*Stored data*
————

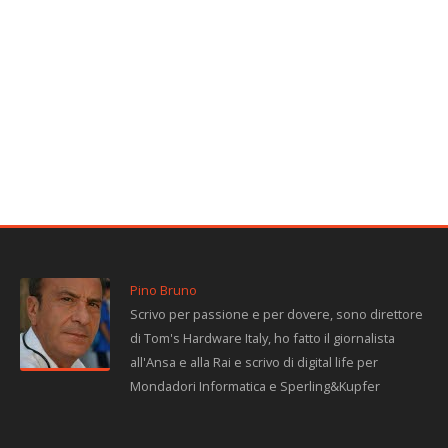
Pino Bruno
Scrivo per passione e per dovere, sono direttore
di Tom's Hardware Italy, ho fatto il giornalista
all'Ansa e alla Rai e scrivo di digital life per
Mondadori Informatica e Sperling&Kupfer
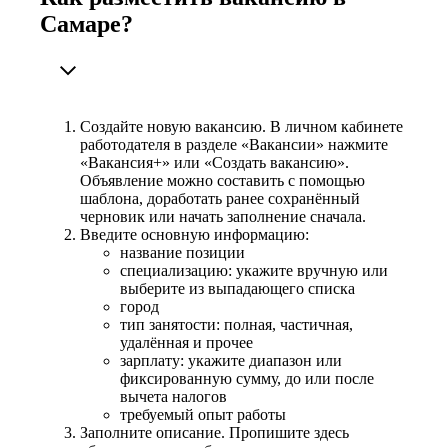
Самаре?
Создайте новую вакансию. В личном кабинете
работодателя в разделе «Вакансии» нажмите
«Вакансия+» или «Создать вакансию».
Объявление можно составить с помощью
шаблона, доработать ранее сохранённый
черновик или начать заполнение сначала.
Введите основную информацию:
название позиции
специализацию: укажите вручную или
выберите из выпадающего списка
город
тип занятости: полная, частичная,
удалённая и прочее
зарплату: укажите диапазон или
фиксированную сумму, до или после
вычета налогов
требуемый опыт работы
Заполните описание. Пропишите здесь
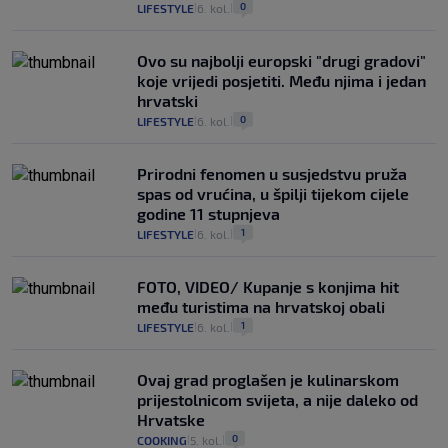
0
LIFESTYLE
6. kol.
|
|
Ovo su najbolji europski "drugi gradovi"
koje vrijedi posjetiti. Među njima i jedan
hrvatski
0
LIFESTYLE
6. kol.
|
|
Prirodni fenomen u susjedstvu pruža
spas od vrućina, u špilji tijekom cijele
godine 11 stupnjeva
1
LIFESTYLE
6. kol.
|
|
FOTO, VIDEO/ Kupanje s konjima hit
među turistima na hrvatskoj obali
1
LIFESTYLE
6. kol.
|
|
Ovaj grad proglašen je kulinarskom
prijestolnicom svijeta, a nije daleko od
Hrvatske
0
COOKING
5. kol.
|
|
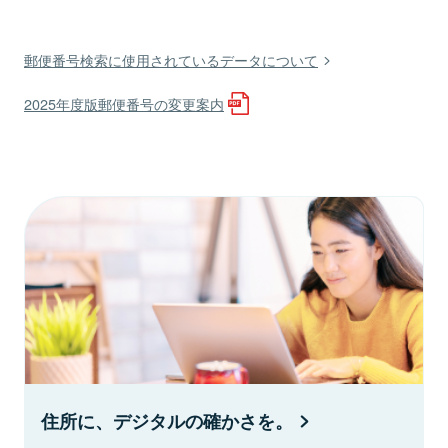
郵便番号検索に使用されているデータについて
2025年度版郵便番号の変更案内
住所に、デジタルの確かさを。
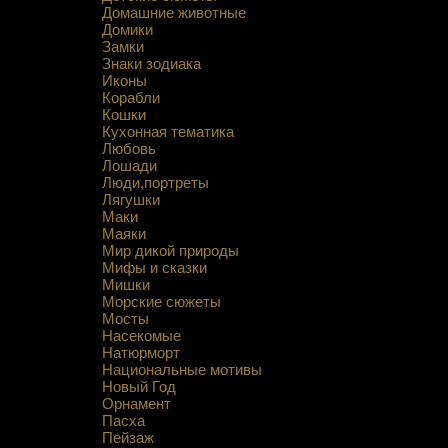
Домашние животные
Домики
Замки
Знаки зодиака
Иконы
Корабли
Кошки
Кухонная тематика
Любовь
Лошади
Люди,портреты
Лягушки
Маки
Маяки
Мир дикой природы
Мифы и сказки
Мишки
Морские сюжеты
Мосты
Насекомые
Натюрморт
Национальные мотивы
Новый Год
Орнамент
Пасха
Пейзаж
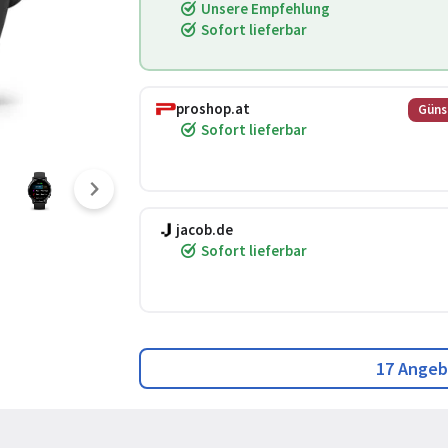
Unsere Empfehlung
Sofort lieferbar
proshop.at
Güns
Sofort lieferbar
jacob.de
Sofort lieferbar
17 Angeb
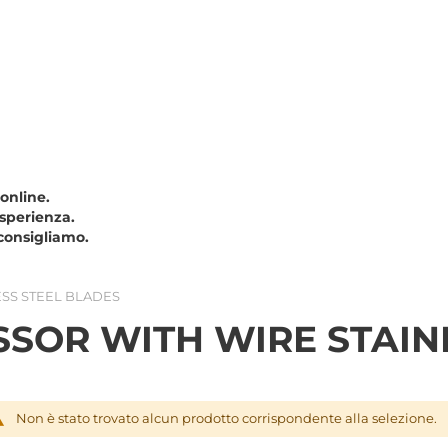
 online.
esperienza.
consigliamo.
ESS STEEL BLADES
SSOR WITH WIRE STAIN
Non è stato trovato alcun prodotto corrispondente alla selezione.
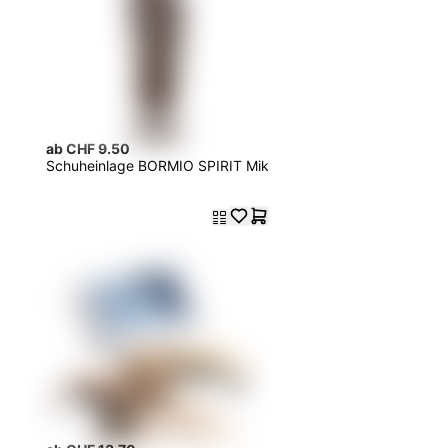
ab CHF 9.50
Schuheinlage BORMIO SPIRIT Mik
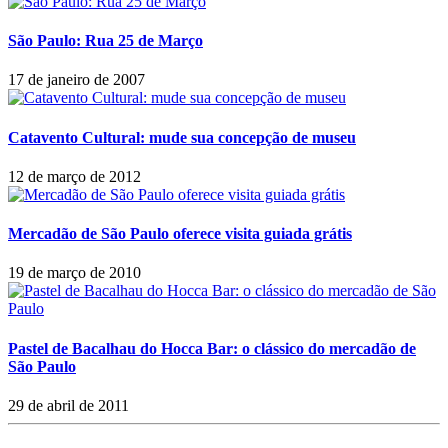
São Paulo: Rua 25 de Março
17 de janeiro de 2007
Catavento Cultural: mude sua concepção de museu
12 de março de 2012
Mercadão de São Paulo oferece visita guiada grátis
19 de março de 2010
Pastel de Bacalhau do Hocca Bar: o clássico do mercadão de
São Paulo
29 de abril de 2011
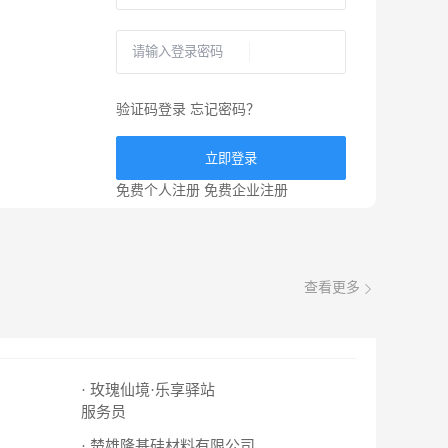
验证码登录
忘记密码？
立即登录
免费个人注册
免费企业注册
查看更多
· 玫瑰仙境·乐享驿站
服务员
· 楚雄隆基硅材料有限公司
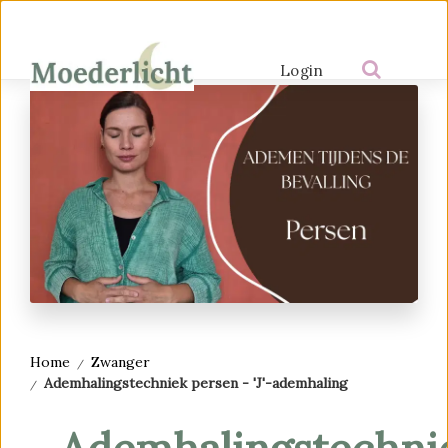
Login
Home
Zwanger
Ademhalingstechniek persen - 'J'-ademhaling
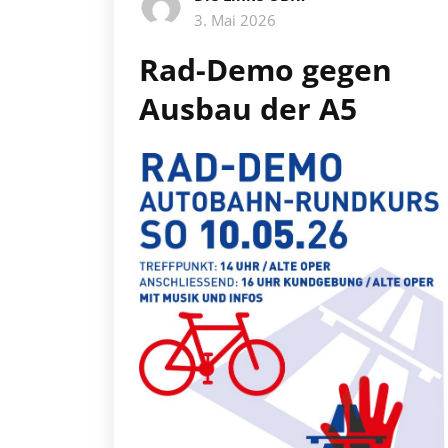
3. Mai 2026
Rad-Demo gegen
Ausbau der A5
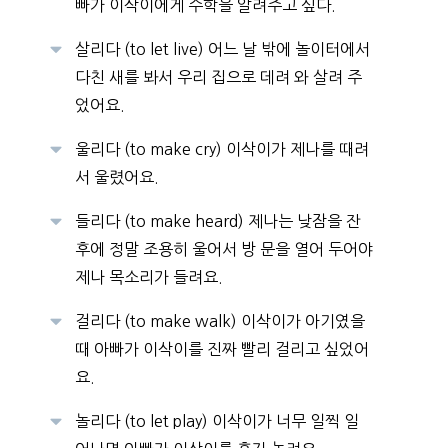
빠가 이삭이에게 수학을 알려주고 싶다.
살리다 (to let live) 어느 날 밖에 놀이터에서
다친 새를 봐서 우리 집으로 데려 와 살려 주
었어요.
울리다 (to make cry) 이삭이가 제나를 때려
서 울렸어요.
들리다 (to make heard) 제나는 낮잠을 잔
후에 정말 조용히 울어서 방 문을 열어 두어야
제나 목소리가 들려요.
걸리다 (to make walk) 이삭이가 아기였을
때 아빠가 이삭이를 진짜 빨리 걸리고 싶었어
요.
놀리다 (to let play) 이삭이가 너무 일찍 일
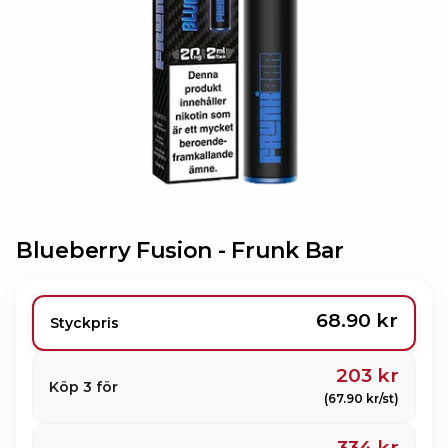
Blueberry Fusion -
Frunk Bar
68.90 kr
Styckpris
203 kr
Köp 3 för
(67.90 kr/st)
334 kr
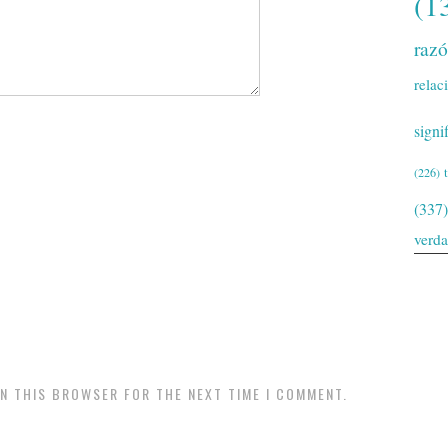
(1
raz
relac
signi
(226)
(337)
verd
IN THIS BROWSER FOR THE NEXT TIME I COMMENT.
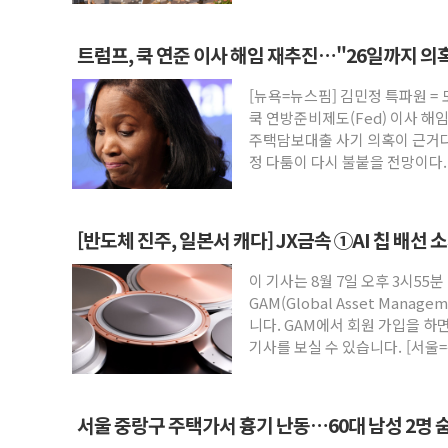
트럼프, 쿡 연준 이사 해임 재추진…"26일까지 의
[뉴욕=뉴스핌] 김민정 특파원 =
쿡 연방준비제도(Fed) 이사 해
주택담보대출 사기 의혹이 근거다
정 다툼이 다시 불붙을 전망이다
[반도체 진주, 일본서 캐다] JX금속 ①AI 칩 배선 
이 기사는 8월 7일 오후 3시55분
GAM(Global Asset Mana
니다. GAM에서 회원 가입을 하면
기사를 보실 수 있습니다. [서울=
서울 중랑구 주택가서 흉기 난동…60대 남성 2명 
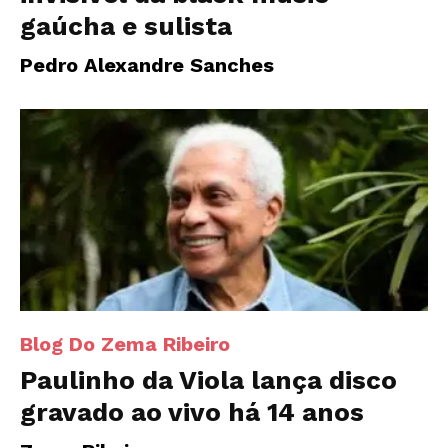
gaúcha e sulista
Pedro Alexandre Sanches
Blog Do Zema Ribeiro
Paulinho da Viola lança disco
gravado ao vivo há 14 anos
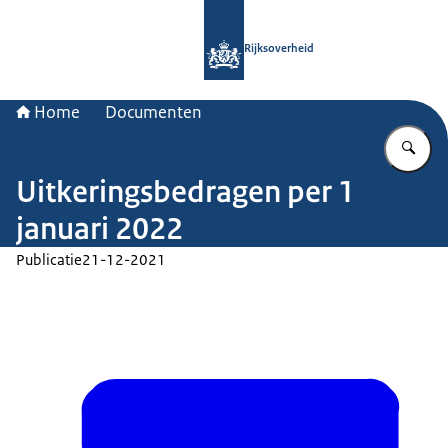
Naar de homepage van Rijksoverheid
Rijksoverheid
Home
Documenten
Vu
Uitkeringsbedragen per 1
januari 2022
Publicatie
21-12-2021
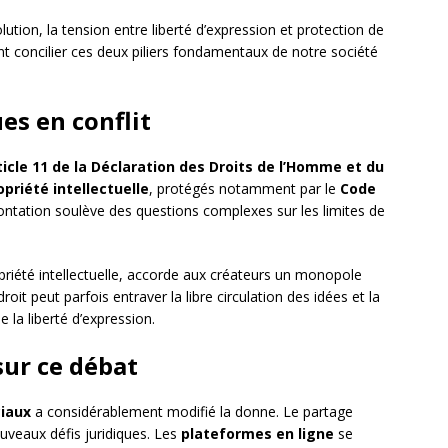
ion, la tension entre liberté d’expression et protection de
ent concilier ces deux piliers fondamentaux de notre société
es en conflit
ticle 11 de la Déclaration des Droits de l’Homme et du
opriété intellectuelle
, protégés notamment par le
Code
rontation soulève des questions complexes sur les limites de
ropriété intellectuelle, accorde aux créateurs un monopole
it peut parfois entraver la libre circulation des idées et la
de la liberté d’expression.
ur ce débat
iaux
a considérablement modifié la donne. Le partage
veaux défis juridiques. Les
plateformes en ligne
se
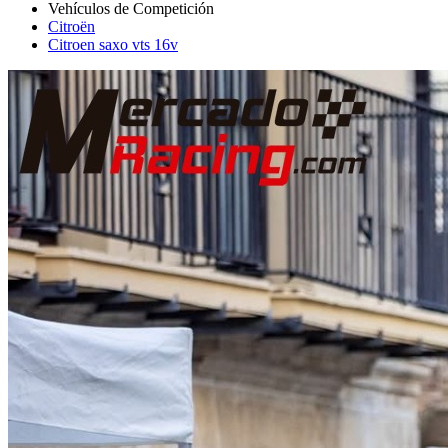
Citroën
Citroen saxo vts 16v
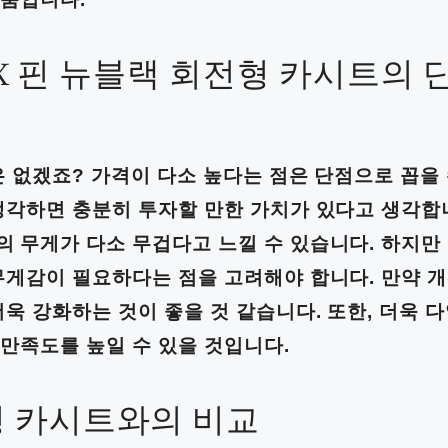
IX 핀 뉴블랙 회전형 카시트의 
은 없겠죠? 가격이 다소 높다는 점은 단점으로 꼽을 
생각하면 충분히 투자할 만한 가치가 있다고 생각합
 무게가 다소 무겁다고 느낄 수 있습니다. 하지만
무게감이 필요하다는 점을 고려해야 합니다. 만약 개
더욱 강화하는 것이 좋을 것 같습니다. 또한, 더욱 
만족도를 높일 수 있을 것입니다.
형 카시트와의 비교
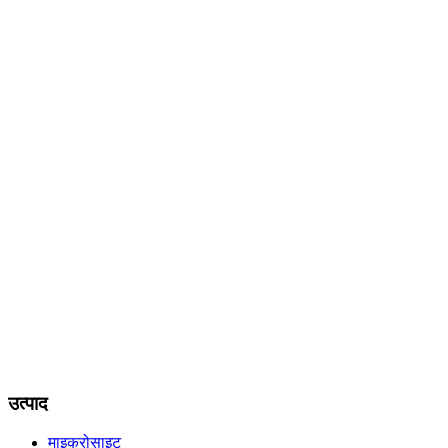
उत्पाद
माइक्रोसाइट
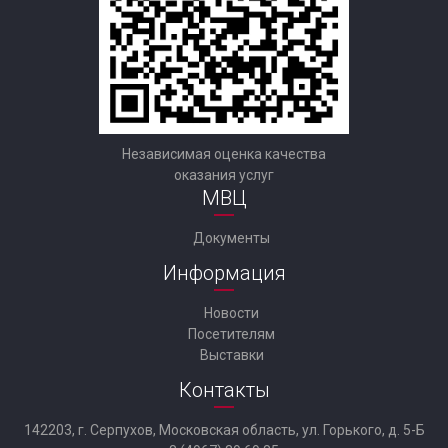
Независимая оценка качества
оказания услуг
МВЦ
Документы
Информация
Новости
Посетителям
Выставки
Контакты
142203, г. Серпухов, Московская область, ул. Горького, д. 5-Б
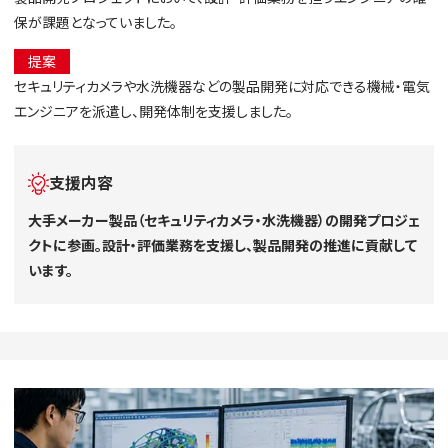
保が課題となっていました。
提案
セキュリティカメラや水洗機器などの製品開発に対応できる機械・電気
エンジニアを派遣し、開発体制を支援しました。
支援内容
大手メーカー製品（セキュリティカメラ・水洗機器）の開発プロジェ
クトに参画。設計・評価業務を支援し、製品開発の推進に貢献して
います。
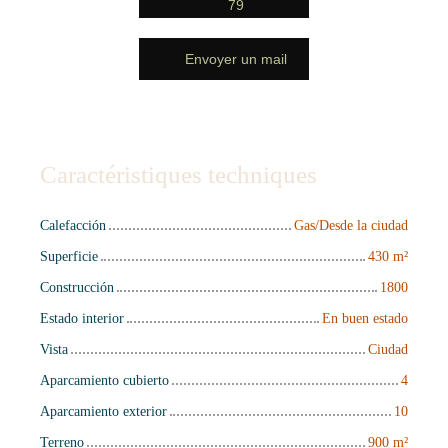
79
Envoyer un mail
Caractéristiques techniques
Calefacción
Gas/Desde la ciudad
Superficie
430
m²
Construcción
1800
Estado interior
En buen estado
Vista
Ciudad
Aparcamiento cubierto
4
Aparcamiento exterior
10
Terreno
900
m²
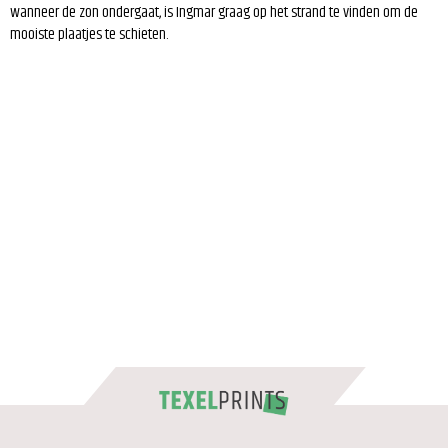
wanneer de zon ondergaat, is Ingmar graag op het strand te vinden om de
mooiste plaatjes te schieten.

————

*Task goal*
With the pictures omitted, the entries are to be transcribed in full, exactly as they appear.

*Exercise solution*
Pino Bruno
Scrivo per passione e per dovere, sono direttore
di Tom's Hardware Italy, ho fatto il giornalista
all'Ansa e alla Rai e scrivo di digital life per
Mondadori Informatica e Sperling&Kupfer
Самаре?
Создайте новую вакансию. В личном кабинете
работодателя в разделе «Вакансии» нажмите
«Вакансия+» или «Создать вакансию».
Объявление можно составить с помощью
шаблона, доработать ранее сохранённый
черновик или начать заполнение сначала.
Введите основную информацию:
название позиции
специализацию: укажите вручную или
выберите из выпадающего списка
город
тип занятости: полная, частичная,
удалённая и прочее
зарплату: укажите диапазон или
фиксированную сумму, до или после
вычета налогов
требуемый опыт работы
Заполните описание. Пропишите здесь
0
LIFESTYLE
6. kol.
|
|
Ovo su najbolji europski "drugi gradovi"
koje vrijedi posjetiti. Među njima i jedan
hrvatski
0
LIFESTYLE
6. kol.
|
|
Prirodni fenomen u susjedstvu pruža
spas od vrućina, u špilji tijekom cijele
godine 11 stupnjeva
1
LIFESTYLE
6. kol.
|
|
FOTO, VIDEO/ Kupanje s konjima hit
među turistima na hrvatskoj obali
1
LIFESTYLE
6. kol.
|
|
Ovaj grad proglašen je kulinarskom
prijestolnicom svijeta, a nije daleko od
Hrvatske
0
COOKING
5. kol.
|
|
郵便番号検索に使用されているデータについて
2025年度版郵便番号の変更案内
住所に、デジタルの確かさを。
Домашние животные
Домики
Замки
Знаки зодиака
Иконы
Корабли
Кошки
Кухонная тематика
Любовь
Лошади
Люди,портреты
Лягушки
Маки
Маяки
Мир дикой природы
Мифы и сказки
Мишки
Морские сюжеты
Мосты
Насекомые
Натюрморт
Национальные мотивы
Новый Год
Орнамент
Пасха
Пейзаж
Unsere Empfehlung
Sofort lieferbar
proshop.at
Güns
Sofort lieferbar
jacob.de
Sofort lieferbar
17 Angeb
 online.
esperienza.
consigliamo.
ESS STEEL BLADES
SSOR WITH WIRE STAIN
Non è stato trovato alcun prodotto corrispondente alla selezione.
ab CHF 9.50
Schuheinlage BORMIO SPIRIT Mik
São Paulo: Rua 25 de Março
17 de janeiro de 2007
Catavento Cultural: mude sua concepção de museu
12 de março de 2012
Mercadão de São Paulo oferece visita guiada grátis
19 de março de 2010
Pastel de Bacalhau do Hocca Bar: o clássico do mercadão de
São Paulo
29 de abril de 2011
验证码登录
忘记密码？
立即登录
免费个人注册
免费企业注册
查看更多
· 玫瑰仙境·乐享驿站
服务员
· 楚雄隆基硅材料有限公司
Login
Home
Zwanger
Ademhalingstechniek persen - 'J'-ademhaling
3. Mai 2026
Rad-Demo gegen
Ausbau der A5
빠가 이삭이에게 수학을 알려주고 싶다.
살리다 (to let live) 어느 날 밖에 놀이터에서
다친 새를 봐서 우리 집으로 데려 와 살려 주
었어요.
울리다 (to make cry) 이삭이가 제나를 때려
서 울렸어요.
들리다 (to make heard) 제나는 낮잠을 잔
후에 정말 조용히 울어서 방 문을 열어 두어야
제나 목소리가 들려요.
걸리다 (to make walk) 이삭이가 아기였을
때 아빠가 이삭이를 진짜 빨리 걸리고 싶었어
요.
놀리다 (to let play) 이삭이가 너무 일찍 일
Blueberry Fusion -
Frunk Bar
68.90 kr
Styckpris
203 kr
Köp 3 för
(67.90 kr/st)
334 kr
(1
raz
relac
signi
(226)
(337)
verd
IN THIS BROWSER FOR THE NEXT TIME I COMMENT.
트럼프, 쿡 연준 이사 해임 재추진…"26일까지 의
[뉴욕=뉴스핌] 김민정 특파원 =
쿡 연방준비제도(Fed) 이사 해
주택담보대출 사기 의혹이 근거다
정 다툼이 다시 불붙을 전망이다
[반도체 진주, 일본서 캐다] JX금속 ①AI 칩 배선 
이 기사는 8월 7일 오후 3시55분
GAM(Global Asset Mana
니다. GAM에서 회원 가입을 하면
기사를 보실 수 있습니다. [서울=
서울 중랑구 주택가서 흉기 난동…60대 남성 2명 
gaúcha e sulista
Pedro Alexandre Sanches
Blog Do Zema Ribeiro
Paulinho da Viola lança disco
gravado ao vivo há 14 anos
Naar de homepage van Rijksoverheid
Rijksoverheid
Home
Documenten
Vu
Uitkeringsbedragen per 1
januari 2022
Publicatie
21-12-2021
ion, la tension entre liberté d’expression et protection de
ent concilier ces deux piliers fondamentaux de notre société
es en conflit
ticle 11 de la Déclaration des Droits de l’Homme et du
opriété intellectuelle
, protégés notamment par le
Code
rontation soulève des questions complexes sur les limites de
ropriété intellectuelle, accorde aux créateurs un monopole
it peut parfois entraver la libre circulation des idées et la
de la liberté d’expression.
ur ce débat
iaux
a considérablement modifié la donne. Le partage
veaux défis juridiques. Les
plateformes en ligne
se
Citroën
Citroen saxo vts 16v
IX 핀 뉴블랙 회전형 카시트의 
은 없겠죠? 가격이 다소 높다는 점은 단점으로 꼽을 
생각하면 충분히 투자할 만한 가치가 있다고 생각합
 무게가 다소 무겁다고 느낄 수 있습니다. 하지만
무게감이 필요하다는 점을 고려해야 합니다. 만약 개
더욱 강화하는 것이 좋을 것 같습니다. 또한, 더욱 
만족도를 높일 수 있을 것입니다.
형 카시트와의 비교
उत्पाद
माइक्रोसाइट
Независимая оценка качества
оказания услуг
МВЦ
Документы
Информация
Новости
Посетителям
Выставки
Контакты
142203, г. Серпухов, Московская область, ул. Горького, д. 5-Б
保が課題となっていました。
提案
セキュリティカメラや水洗機器などの製品開発に対応できる機械・電気
エンジニアを派遣し、開発体制を支援しました。
支援内容
大手メーカー製品（セキュリティカメラ・水洗機器）の開発プロジェ
クトに参画。設計・評価業務を支援し、製品開発の推進に貢献して
います。
79
Envoyer un mail
Caractéristiques techniques
Calefacción
Gas/Desde la ciudad
Superficie
430
m²
Construcción
1800
Estado interior
En buen estado
Vista
Ciudad
Aparcamiento cubierto
4
Aparcamiento exterior
10
Terreno
900
m²
wanneer de zon ondergaat, is Ingmar graag op het strand te vinden om de
mooiste plaatjes te schieten.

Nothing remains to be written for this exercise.